**Given data**:

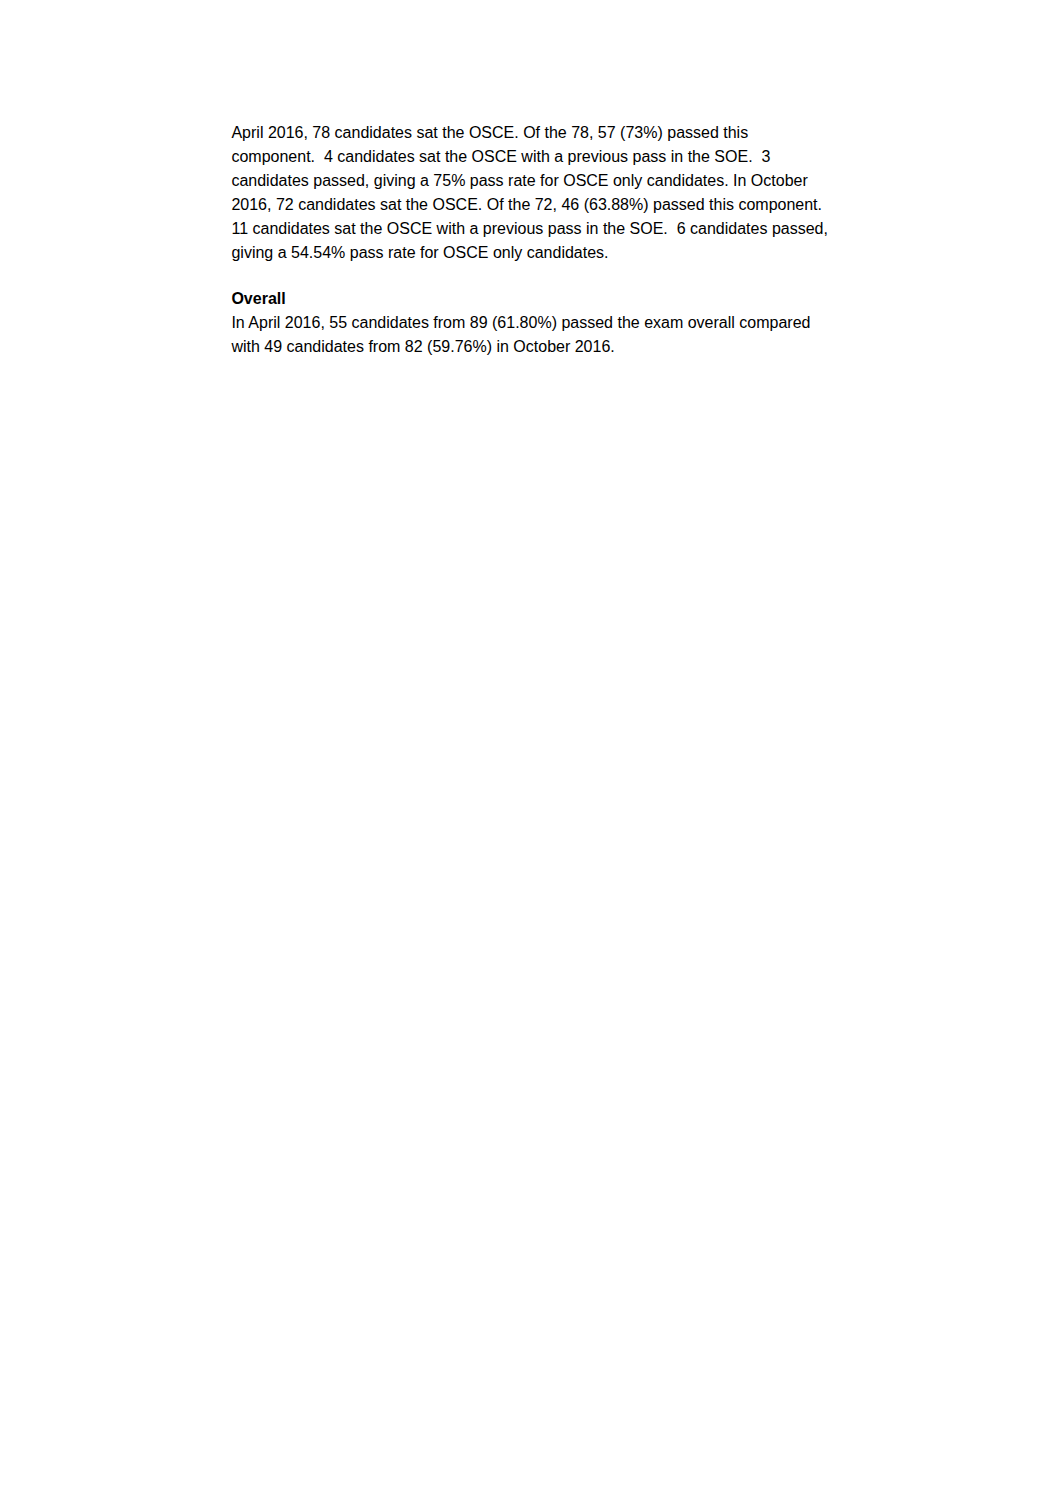April 2016, 78 candidates sat the OSCE. Of the 78, 57 (73%) passed this component. 4 candidates sat the OSCE with a previous pass in the SOE. 3 candidates passed, giving a 75% pass rate for OSCE only candidates. In October 2016, 72 candidates sat the OSCE. Of the 72, 46 (63.88%) passed this component. 11 candidates sat the OSCE with a previous pass in the SOE. 6 candidates passed, giving a 54.54% pass rate for OSCE only candidates.
Overall
In April 2016, 55 candidates from 89 (61.80%) passed the exam overall compared with 49 candidates from 82 (59.76%) in October 2016.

**Work item**:
Only the pictures are to be left out; all other material is to be output exactly.

**Your solution**:
April 2016, 78 candidates sat the OSCE. Of the 78, 57 (73%) passed this component. 4 candidates sat the OSCE with a previous pass in the SOE. 3 candidates passed, giving a 75% pass rate for OSCE only candidates. In October 2016, 72 candidates sat the OSCE. Of the 72, 46 (63.88%) passed this component. 11 candidates sat the OSCE with a previous pass in the SOE. 6 candidates passed, giving a 54.54% pass rate for OSCE only candidates.
Overall
In April 2016, 55 candidates from 89 (61.80%) passed the exam overall compared with 49 candidates from 82 (59.76%) in October 2016.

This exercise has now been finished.